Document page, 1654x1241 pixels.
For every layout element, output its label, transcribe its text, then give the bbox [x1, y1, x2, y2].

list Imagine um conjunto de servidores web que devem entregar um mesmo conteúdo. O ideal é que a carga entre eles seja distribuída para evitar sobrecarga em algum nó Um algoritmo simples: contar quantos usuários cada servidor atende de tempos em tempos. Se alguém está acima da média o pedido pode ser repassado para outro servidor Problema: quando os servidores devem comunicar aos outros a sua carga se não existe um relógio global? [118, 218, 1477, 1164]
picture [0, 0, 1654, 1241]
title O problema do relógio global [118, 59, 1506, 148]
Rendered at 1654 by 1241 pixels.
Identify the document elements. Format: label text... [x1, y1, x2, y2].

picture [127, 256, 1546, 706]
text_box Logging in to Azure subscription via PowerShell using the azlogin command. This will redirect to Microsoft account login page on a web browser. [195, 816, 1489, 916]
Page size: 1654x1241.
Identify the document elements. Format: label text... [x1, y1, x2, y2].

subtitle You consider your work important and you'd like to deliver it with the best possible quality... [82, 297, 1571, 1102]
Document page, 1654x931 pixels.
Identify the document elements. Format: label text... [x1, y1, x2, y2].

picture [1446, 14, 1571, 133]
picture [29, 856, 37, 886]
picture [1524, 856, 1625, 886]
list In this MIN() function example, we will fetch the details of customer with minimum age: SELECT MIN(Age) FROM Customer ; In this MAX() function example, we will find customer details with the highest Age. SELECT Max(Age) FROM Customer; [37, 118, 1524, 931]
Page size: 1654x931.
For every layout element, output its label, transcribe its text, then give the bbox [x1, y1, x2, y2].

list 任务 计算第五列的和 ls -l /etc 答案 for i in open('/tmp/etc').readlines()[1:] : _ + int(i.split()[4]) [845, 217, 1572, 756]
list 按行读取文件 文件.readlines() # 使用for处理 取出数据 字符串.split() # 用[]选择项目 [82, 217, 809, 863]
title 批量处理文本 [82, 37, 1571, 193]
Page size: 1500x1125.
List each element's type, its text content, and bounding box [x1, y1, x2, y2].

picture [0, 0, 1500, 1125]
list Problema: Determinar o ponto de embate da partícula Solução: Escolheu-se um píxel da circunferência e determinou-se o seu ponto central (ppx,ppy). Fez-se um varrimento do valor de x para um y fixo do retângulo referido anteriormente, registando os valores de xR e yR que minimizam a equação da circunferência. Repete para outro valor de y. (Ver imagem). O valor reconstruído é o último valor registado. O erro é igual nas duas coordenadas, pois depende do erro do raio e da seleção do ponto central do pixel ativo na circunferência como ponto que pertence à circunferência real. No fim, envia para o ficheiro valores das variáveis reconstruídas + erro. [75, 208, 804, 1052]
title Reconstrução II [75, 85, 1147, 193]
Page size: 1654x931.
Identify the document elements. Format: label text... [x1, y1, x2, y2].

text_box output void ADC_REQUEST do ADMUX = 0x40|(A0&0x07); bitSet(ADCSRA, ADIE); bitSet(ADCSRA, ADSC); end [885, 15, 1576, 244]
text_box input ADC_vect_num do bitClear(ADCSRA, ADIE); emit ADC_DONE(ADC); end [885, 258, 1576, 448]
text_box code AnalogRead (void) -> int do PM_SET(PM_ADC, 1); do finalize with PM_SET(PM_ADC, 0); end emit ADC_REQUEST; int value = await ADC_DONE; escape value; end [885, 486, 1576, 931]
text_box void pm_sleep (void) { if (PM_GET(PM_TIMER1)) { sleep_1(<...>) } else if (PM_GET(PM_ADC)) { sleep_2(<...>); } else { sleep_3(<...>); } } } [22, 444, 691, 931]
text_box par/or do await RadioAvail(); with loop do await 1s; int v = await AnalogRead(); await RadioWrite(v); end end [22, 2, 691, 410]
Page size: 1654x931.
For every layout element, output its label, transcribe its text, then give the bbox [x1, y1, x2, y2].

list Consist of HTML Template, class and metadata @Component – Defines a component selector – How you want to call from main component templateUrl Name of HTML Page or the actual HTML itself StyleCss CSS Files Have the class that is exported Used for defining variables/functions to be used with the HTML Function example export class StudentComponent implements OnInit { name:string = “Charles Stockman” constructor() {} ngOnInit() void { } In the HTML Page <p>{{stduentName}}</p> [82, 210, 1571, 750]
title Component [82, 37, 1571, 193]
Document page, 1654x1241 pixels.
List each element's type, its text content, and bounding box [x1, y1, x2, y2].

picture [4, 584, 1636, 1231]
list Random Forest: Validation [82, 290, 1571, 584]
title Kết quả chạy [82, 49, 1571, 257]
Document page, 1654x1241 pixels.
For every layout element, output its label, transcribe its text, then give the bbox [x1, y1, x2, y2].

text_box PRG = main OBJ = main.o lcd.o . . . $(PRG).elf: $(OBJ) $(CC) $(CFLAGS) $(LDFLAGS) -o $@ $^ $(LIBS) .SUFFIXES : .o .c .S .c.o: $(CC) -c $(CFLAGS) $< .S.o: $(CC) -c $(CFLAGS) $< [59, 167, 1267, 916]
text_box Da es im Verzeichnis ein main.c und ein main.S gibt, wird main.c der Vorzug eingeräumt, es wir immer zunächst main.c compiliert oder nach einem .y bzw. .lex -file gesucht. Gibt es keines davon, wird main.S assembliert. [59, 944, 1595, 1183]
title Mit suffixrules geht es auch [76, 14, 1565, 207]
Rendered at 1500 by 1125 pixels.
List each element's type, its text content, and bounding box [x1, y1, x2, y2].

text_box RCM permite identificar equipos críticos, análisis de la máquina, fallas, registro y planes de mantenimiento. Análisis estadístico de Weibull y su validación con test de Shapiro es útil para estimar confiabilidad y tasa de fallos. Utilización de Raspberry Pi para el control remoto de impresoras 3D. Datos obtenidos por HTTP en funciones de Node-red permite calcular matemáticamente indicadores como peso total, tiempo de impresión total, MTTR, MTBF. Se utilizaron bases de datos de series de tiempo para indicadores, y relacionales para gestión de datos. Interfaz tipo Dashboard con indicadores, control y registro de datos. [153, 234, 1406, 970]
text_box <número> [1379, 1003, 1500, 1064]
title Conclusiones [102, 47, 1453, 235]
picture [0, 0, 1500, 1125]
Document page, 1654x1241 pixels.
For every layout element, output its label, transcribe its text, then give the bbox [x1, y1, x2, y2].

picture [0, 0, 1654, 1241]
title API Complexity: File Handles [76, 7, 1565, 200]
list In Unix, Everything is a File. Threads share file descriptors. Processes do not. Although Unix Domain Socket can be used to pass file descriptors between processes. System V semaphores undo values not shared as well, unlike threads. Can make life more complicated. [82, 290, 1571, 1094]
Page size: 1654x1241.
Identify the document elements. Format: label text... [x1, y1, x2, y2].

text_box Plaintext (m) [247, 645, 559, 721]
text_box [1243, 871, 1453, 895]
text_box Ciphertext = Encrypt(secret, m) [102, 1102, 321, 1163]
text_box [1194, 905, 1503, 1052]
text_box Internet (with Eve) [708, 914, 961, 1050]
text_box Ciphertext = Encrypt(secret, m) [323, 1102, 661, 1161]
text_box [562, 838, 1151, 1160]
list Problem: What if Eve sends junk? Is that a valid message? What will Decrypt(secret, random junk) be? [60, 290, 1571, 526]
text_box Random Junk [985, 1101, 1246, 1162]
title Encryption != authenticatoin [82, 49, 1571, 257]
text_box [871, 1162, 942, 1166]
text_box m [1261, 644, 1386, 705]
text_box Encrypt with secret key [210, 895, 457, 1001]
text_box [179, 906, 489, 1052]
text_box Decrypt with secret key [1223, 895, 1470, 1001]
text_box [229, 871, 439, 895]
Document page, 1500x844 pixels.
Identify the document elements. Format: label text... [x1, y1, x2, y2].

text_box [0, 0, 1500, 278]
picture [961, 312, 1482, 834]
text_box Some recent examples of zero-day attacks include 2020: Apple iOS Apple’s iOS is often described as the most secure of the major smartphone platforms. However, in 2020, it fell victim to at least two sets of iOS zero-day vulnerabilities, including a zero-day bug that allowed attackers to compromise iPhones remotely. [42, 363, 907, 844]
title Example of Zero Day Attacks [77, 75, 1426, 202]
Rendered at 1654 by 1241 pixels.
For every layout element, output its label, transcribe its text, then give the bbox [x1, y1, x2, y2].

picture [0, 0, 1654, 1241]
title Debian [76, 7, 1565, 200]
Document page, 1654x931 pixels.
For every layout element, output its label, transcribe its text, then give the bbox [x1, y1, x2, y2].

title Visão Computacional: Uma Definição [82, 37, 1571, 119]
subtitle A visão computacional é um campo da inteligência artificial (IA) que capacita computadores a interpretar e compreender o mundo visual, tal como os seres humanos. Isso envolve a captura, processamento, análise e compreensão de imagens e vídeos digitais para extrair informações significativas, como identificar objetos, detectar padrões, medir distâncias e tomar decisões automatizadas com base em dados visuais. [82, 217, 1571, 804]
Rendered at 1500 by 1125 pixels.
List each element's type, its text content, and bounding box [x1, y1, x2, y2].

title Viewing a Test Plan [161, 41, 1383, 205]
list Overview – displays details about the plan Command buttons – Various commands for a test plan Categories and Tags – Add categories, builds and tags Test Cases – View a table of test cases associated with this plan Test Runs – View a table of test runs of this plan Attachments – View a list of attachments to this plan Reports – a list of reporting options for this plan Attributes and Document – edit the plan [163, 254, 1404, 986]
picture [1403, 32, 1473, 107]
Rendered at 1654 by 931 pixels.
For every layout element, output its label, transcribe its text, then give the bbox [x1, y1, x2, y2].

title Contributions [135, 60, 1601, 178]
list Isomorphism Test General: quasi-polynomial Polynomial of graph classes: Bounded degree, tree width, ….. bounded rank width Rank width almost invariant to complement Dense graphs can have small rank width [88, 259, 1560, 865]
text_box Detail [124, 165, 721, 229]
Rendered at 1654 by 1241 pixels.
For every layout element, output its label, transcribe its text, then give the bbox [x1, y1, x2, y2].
◇ ◇ ◇ ◇ ◇ ◇ ◇
Starting at the line that contains "Rendered at 1654 by 931 pixels." and ending with the final line of the data above, express those lines as a JSON list of strings, one string per line, omitting any blank lines.

SOLUTION TO THE PROBLEM:
[
  "Rendered at 1654 by 931 pixels.",
  "For every layout element, output its label, transcribe its text, then give the bbox [x1, y1, x2, y2].",
  "title Contributions [135, 60, 1601, 178]",
  "list Isomorphism Test General: quasi-polynomial Polynomial of graph classes: Bounded degree, tree width, ….. bounded rank width Rank width almost invariant to complement Dense graphs can have small rank width [88, 259, 1560, 865]",
  "text_box Detail [124, 165, 721, 229]",
  "Rendered at 1654 by 1241 pixels.",
  "For every layout element, output its label, transcribe its text, then give the bbox [x1, y1, x2, y2]."
]